Ouverte depuis quelques mois, à l’initiative de deux quinquagénaires aventuriers, Lully 1661 à Anjos ne désemplit pas.
Flans onctueux, pains rustiques à la mie dense, croissants croustillants, plus qu’une boutique, voici un véritable laboratoire d’expériences.
Avant tout, ils sont amis de longue date. L’opportunité de fonctionner en binôme a surgi au Portugal. Yann Lombard-Platet et Alain Savouré ont tous deux vécu et travaillé longtemps en Chine. Le premier, plus affable, veille sur le marketing de Lully 1661. Il navigue entre Lisbonne et Shangaï où il vit avec sa femme chinoise. Le second, plus discret, gère toutes les opérations sur place.

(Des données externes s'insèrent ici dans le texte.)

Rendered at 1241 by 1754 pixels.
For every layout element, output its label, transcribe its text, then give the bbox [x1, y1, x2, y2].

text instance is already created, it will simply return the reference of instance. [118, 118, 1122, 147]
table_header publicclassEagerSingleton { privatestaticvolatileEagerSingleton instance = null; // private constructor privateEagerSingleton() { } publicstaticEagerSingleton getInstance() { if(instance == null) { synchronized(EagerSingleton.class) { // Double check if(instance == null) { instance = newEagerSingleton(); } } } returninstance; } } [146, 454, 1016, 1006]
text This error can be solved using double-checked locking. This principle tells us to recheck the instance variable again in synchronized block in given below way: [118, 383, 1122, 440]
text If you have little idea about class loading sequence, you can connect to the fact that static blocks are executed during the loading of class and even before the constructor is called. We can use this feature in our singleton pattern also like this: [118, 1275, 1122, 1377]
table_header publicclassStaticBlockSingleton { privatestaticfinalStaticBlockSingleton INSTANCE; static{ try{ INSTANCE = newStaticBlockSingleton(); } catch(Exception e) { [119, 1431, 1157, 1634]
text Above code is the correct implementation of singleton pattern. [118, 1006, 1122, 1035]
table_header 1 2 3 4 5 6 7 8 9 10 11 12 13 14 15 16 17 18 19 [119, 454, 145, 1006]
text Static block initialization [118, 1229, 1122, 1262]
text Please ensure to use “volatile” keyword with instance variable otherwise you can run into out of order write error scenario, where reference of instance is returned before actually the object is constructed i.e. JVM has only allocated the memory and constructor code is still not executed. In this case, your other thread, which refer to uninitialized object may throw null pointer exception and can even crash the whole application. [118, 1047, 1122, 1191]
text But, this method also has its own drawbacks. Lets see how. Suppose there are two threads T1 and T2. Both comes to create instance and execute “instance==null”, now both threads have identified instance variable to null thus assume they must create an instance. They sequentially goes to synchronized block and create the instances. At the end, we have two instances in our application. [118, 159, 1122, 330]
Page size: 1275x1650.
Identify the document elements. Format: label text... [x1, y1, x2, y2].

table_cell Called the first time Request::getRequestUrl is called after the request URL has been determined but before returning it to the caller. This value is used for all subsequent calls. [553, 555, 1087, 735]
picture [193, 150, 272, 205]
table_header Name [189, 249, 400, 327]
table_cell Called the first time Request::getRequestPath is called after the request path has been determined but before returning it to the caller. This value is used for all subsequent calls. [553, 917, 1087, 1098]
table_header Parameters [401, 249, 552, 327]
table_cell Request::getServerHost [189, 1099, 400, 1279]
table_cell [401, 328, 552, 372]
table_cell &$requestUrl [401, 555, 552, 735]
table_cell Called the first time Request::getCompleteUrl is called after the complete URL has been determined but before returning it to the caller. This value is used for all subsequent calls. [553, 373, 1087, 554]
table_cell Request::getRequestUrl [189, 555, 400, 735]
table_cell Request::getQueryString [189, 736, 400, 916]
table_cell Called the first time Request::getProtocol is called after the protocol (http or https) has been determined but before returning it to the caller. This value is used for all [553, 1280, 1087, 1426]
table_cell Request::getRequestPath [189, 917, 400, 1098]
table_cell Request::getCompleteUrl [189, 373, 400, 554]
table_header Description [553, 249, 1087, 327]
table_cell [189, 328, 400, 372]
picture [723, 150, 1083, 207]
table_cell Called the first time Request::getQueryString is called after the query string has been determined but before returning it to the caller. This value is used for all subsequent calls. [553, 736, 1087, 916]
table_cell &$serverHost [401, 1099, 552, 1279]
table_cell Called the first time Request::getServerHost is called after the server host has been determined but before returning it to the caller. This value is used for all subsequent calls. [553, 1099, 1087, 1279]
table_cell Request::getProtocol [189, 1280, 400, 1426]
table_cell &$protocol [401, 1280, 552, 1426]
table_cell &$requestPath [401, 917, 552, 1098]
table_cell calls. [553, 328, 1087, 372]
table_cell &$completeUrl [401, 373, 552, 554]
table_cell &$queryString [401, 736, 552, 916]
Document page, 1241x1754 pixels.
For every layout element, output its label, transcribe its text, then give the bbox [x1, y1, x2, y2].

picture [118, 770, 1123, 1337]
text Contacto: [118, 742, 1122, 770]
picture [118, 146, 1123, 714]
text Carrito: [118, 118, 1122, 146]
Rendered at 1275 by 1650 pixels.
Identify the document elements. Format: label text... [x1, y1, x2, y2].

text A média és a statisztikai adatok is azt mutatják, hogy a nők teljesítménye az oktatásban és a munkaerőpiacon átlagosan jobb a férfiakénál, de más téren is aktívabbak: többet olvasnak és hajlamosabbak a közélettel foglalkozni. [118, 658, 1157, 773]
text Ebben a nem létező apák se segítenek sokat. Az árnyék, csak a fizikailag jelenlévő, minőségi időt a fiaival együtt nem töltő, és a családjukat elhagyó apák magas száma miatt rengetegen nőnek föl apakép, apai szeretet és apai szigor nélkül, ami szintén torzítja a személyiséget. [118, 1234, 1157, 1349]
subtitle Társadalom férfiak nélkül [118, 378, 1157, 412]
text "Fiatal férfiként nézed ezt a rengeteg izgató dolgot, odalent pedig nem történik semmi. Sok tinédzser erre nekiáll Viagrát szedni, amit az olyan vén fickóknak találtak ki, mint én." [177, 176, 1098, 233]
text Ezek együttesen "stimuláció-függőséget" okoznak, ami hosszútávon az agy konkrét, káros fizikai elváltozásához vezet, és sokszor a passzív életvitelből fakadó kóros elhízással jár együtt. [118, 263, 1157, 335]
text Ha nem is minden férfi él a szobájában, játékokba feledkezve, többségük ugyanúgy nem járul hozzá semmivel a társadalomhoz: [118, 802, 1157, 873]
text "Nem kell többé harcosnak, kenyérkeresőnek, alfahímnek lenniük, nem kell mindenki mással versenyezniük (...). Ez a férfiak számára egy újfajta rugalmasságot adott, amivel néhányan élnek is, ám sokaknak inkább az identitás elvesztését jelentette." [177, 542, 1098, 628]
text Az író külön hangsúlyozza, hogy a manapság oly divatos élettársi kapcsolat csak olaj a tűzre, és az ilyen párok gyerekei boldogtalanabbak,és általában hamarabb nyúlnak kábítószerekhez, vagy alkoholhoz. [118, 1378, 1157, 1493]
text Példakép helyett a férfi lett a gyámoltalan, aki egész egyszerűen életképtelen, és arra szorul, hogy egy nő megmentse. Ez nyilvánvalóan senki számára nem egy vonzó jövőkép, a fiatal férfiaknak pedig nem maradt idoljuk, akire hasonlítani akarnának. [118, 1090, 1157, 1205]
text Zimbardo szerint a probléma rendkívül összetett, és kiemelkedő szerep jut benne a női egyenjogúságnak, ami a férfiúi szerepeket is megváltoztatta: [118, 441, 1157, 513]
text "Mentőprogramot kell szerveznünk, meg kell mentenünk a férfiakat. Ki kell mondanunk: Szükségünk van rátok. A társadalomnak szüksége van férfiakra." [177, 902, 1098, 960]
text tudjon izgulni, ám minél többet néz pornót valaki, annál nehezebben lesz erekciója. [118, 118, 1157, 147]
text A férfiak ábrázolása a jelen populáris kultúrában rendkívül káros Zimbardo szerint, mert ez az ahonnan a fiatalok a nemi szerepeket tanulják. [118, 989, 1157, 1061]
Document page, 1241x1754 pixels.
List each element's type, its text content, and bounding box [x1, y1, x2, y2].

Après une escale de quelques années à Londres, il s’est établi dans la capitale portugaise, pour mener à terme le projet, accompagné par des chefs boulangers et pâtissiers français. Leur objectif : apporter la qualité et la tradition artisanale française dans un pays en pleine effervescence.
Habitués à façonner leur propre destin et à écouter leurs intuitions, se basant sur leur savoir‑faire acquis en Chine à la fin des années 2000, une époque au dynamisme comparable à celui qui envahit l’économie portugaise aujourd’hui, les deux compères ont d’abord ouvert un fournil et un laboratoire de saveurs à Beato, plutôt que d’entreprendre une longue étude de marché. Sans faire de bruit, sans publicité, ils ont attiré, puis fidélisé les curieux du quartier qui ont découvert le Paillard – une belle miche de plus de quatre kilos nécessitant deux jours de préparation – et les baguettes massées à la main. Depuis l’ouverture de la boutique d’Anjos et avant l’inauguration de nouveaux points de vente, le laboratoire de Beato est devenu le centre de production des préparations sucrées comme salées. Il a fallu investir plusieurs centaines de milliers d’euros dans la rénovation des lieux et l’équipement, faire face à la lenteur et à la mauvaise coordination administratives, et surtout sélectionner les bons fournisseurs. La majorité des ingrédients, le beurre (principalement pour le tourage) et la farine bio viennent de France, les fruits, en revanche, sont achetés sur place. « Le Portugal importe encore actuellement 80 % de ses céréales », explique Yann, rappelant que la tradition du levain dans le pays a été saccagée par la dictature et les usines de pain industriel. Chez Lully 1661, le croissant coûte 2 € et la baguette 1,80 €. Un prix plus élevé qu’en France en raison d’une TVA portugaise à 23 % contre 5,5 % dans l’hexagone. Il est désormais loin le temps où Alain dirigeait une société d’outillage électrique et où Yann, après avoir travaillé pour Danone en Asie, avait créé, en Chine, son entreprise d’Internet. Reste à savoir pourquoi leur enseigne porte le nom d’un musicien du Roi‑Soleil. Peut‑être parce que le père de l’artiste du XIIIe siècle était meunier et qu’il est considéré comme le pionnier de la musique baroque ? Une audace créative qui n’a pas échappé au duo d’entrepreneurs.